Приведённый отрывок:

В «Танжере» есть величие — но вовсе не в том смысле, в каком литераторы говорят друг другу: «Ты великий!» Анвар оплакал и омыл своего мертвого, и от этого стала живее и безмернее жизнь. Потому что в нее из темноты вошло целое море людей — без вины виноватых и без счастья счастливых Серафимычей советских времен, и целый пласт потаенного сознания, в котором Харитонов, к примеру, был лишь одной из искорок.

Русская литература с момента выхода «Танжера» уже не Акакий Акакиевич и его шинель, а Серафимыч и его чемоданчик. Со всем, что там внутри чемоданчика. А в чемоданчике есть и великий звук-звучание: то ли гудит-кричит далекая вечерняя электричка в Подмосковье, то ли стонет сердцевина судьбы, необратимой и единственной.

Если книга может поразить честностью и глубиной, это непреложный шаг вперед. Для всей литературы. И только это и есть литература — где такой шаг. Вперед или в бездну — в неизвестное. Там — Танжер. 

Олег Панфил

Фарид НАГИМ "ТАНЖЕР" КУПИТЬ

ПРЕПАРИРОВАНИЕ НЕЖНОСТИ

Начнем с того, что это не критическая статья. Это рассказ об опыте прочтения и переживания. В общем, не статья, не эссе, а рассказ. Литература.

Только так я могу все-таки сохранять надежду, что мне удастся сказать что-то важное (и имеющее хотя бы минимальную ценность) о романе Фарида Нагима «Танжер». Мучительно пытаясь подобрать слова, я понял, что для этого романа я смогу найти их только находясь в том же пространстве слов, что и автор «Танжера», в том же пространстве, в котором существуют его герои, — в пространстве литературы, пространстве мифа, пространстве того шепота, который, по бессмертному выражению Мандельштама, «родится» раньше губ.

Предоставленные данные:
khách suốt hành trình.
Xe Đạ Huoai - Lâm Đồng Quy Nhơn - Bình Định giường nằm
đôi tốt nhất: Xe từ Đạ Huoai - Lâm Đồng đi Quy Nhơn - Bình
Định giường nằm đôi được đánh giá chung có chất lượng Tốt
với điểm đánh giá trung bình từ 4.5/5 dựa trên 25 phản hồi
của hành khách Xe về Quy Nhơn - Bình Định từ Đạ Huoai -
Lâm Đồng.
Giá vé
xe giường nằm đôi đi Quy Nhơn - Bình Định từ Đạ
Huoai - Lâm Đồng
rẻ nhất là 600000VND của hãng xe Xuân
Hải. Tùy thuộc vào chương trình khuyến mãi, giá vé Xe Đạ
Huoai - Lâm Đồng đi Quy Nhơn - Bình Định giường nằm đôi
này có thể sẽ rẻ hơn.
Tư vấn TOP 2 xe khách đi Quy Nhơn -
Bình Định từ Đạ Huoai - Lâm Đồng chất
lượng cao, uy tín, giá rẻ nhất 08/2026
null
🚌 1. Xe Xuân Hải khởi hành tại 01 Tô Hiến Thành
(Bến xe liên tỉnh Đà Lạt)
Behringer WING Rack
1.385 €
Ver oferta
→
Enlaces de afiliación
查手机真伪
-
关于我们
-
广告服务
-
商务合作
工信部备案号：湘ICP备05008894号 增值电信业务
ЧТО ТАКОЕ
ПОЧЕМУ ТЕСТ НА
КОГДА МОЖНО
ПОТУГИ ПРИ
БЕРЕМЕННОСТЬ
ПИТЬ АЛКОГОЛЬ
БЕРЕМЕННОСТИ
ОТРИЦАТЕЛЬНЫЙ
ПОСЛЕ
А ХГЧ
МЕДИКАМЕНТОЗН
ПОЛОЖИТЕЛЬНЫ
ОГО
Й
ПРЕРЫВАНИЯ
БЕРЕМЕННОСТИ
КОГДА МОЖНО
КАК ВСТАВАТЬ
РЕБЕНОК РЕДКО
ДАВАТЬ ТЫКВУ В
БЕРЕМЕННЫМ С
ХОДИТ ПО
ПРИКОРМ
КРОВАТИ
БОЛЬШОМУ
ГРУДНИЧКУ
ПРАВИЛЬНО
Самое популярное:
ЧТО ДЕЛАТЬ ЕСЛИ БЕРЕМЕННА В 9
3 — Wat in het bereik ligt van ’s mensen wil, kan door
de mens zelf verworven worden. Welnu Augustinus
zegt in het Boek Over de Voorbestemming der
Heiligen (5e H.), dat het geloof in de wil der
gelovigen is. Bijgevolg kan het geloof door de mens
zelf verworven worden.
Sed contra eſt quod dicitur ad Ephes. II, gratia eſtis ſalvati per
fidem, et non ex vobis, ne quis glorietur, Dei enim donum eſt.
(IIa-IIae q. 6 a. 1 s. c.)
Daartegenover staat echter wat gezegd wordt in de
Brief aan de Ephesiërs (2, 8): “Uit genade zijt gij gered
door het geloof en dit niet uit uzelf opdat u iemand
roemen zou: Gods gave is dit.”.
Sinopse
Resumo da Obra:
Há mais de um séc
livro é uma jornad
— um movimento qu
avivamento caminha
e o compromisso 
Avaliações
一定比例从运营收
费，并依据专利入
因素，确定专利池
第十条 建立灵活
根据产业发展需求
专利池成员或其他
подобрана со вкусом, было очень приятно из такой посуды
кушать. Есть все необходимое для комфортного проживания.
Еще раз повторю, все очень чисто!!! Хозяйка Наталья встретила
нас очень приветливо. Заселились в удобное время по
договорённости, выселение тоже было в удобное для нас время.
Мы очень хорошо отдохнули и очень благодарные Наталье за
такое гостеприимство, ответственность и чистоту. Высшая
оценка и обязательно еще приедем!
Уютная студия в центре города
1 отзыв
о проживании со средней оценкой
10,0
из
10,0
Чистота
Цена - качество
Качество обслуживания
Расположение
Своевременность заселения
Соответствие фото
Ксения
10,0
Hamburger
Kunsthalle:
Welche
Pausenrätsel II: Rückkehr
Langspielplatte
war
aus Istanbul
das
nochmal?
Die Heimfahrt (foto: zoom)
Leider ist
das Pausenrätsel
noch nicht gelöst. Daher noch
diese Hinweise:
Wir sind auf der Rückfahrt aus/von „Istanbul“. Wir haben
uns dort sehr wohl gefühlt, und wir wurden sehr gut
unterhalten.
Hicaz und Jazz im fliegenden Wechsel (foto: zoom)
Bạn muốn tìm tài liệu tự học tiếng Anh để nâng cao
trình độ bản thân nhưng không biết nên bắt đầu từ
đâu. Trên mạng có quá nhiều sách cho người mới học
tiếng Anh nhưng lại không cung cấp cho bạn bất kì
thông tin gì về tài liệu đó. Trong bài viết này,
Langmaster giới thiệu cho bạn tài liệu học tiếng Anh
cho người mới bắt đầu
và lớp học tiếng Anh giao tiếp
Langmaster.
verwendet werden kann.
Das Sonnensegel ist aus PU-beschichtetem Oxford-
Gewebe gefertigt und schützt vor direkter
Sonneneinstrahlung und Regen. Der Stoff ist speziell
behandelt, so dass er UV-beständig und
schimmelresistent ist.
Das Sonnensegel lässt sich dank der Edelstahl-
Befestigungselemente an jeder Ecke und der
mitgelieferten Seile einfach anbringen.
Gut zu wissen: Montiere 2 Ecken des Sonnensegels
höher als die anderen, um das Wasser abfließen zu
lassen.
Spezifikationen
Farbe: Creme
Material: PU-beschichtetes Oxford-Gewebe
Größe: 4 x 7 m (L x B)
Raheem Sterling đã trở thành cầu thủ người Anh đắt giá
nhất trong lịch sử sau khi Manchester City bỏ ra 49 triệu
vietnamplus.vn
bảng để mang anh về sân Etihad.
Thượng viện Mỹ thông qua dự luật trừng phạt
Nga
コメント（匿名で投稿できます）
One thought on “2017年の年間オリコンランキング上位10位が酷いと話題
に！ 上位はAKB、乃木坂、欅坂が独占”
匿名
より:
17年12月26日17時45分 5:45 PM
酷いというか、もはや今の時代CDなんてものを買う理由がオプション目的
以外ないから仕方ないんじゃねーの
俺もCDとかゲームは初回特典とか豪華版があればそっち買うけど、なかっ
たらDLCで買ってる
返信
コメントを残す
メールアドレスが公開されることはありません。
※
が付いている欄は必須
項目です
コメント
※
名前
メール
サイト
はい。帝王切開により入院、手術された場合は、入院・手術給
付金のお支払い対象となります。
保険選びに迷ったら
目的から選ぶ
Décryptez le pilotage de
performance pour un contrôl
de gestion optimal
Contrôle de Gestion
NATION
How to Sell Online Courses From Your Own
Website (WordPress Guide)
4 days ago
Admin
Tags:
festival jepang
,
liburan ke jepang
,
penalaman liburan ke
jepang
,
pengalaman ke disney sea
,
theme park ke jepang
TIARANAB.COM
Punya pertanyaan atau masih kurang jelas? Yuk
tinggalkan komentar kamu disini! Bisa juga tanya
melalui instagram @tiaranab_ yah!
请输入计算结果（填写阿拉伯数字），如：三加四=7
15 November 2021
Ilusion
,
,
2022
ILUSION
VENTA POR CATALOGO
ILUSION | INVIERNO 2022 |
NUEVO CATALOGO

Задания:
1) Какие имена и фамилии людей и персонажей упоминаются в отрывке о «Танжере»? Перечислите все.
2) Ответьте на вопросы по отрывку о «Танжере»:
(a) Что Анвар сделал со своим мертвым?
(b) Чем, по отрывку, русская литература перестала быть с момента выхода «Танжера»?
(c) Как автор текста «Препарирование нежности» называет свой текст вместо критической статьи?
3) Продолжите отрывок о «Танжере» с того места, на котором он заканчивается.
Перечень к этим заданиям отношения не имеет.

Ответы:
1) Анвар, Серафимыч, Харитонов, Акакий Акакиевич, Олег Панфил, Фарид Нагим, Мандельштам.

2)
(a) Оплакал и омыл его.
(b) Акакием Акакиевичем и его шинелью.
(c) Рассказом об опыте прочтения и переживания.

3)
Итак, о губах. Их много, слишком много, чрезмерно, ошеломляюще, бесстыдно и безумно много в этом романе.

И о бабочках. С них начинается этот роман, ими и заканчивается.

Губы и бабочки. Что главное?

Чтобы сформулировать вопрос таким образом, мне понадобилось почти пятнадцать лет.

Первый раз я сделал попытку прочесть роман в то время, когда он только готовился к печати, жил еще надежно сокрытым, пока его автор искал издателя. Я прочел половину и отложил. Я хорошо знаю автора — талантливейшего драматурга и человека того особенного редкого вида, которых так беззаветно любят дети, ученики и студенты. И друзья. И вот я, друг этого человека, читаю первый раз этот роман, и не вижу ничего кроме губ.

Чтобы вы понимали, губы и бабочки не просто эстетические противопоставления. Губы — это эвфемизм. Бабочки — символ. Причем символ настолько обиходный и даже затертый, что только его глубокая, да простят меня читатели и боги, архетипичность выводит его из круга банальности.

Так вот, читаю я о губах, то есть о том, как выглядят, пахнут, и каковы на ощупь гениталии, слизистые оболочки, части тела, кожи, волос и так до бесконечности, и думаю... Дело в том, что я практик, а не теоретик... И поэтому думаю: когда же прекратится это мучение, когда деревья перестанут загораживать лес, а запахи слизистых — женщин. И мужчин.

В конце концов я предложил (с глазу на глаз, конечно) данному роману совершить сэппуку и помог ему в отсекновении головы приблизительно на двести тридцатой странице.

Так он и пролежал без головы со вспоротыми кишками (привет слизистым) пятнадцать лет, пока судьбе не пришла в голову довольно садистская идея положить эту книгу мне на стол.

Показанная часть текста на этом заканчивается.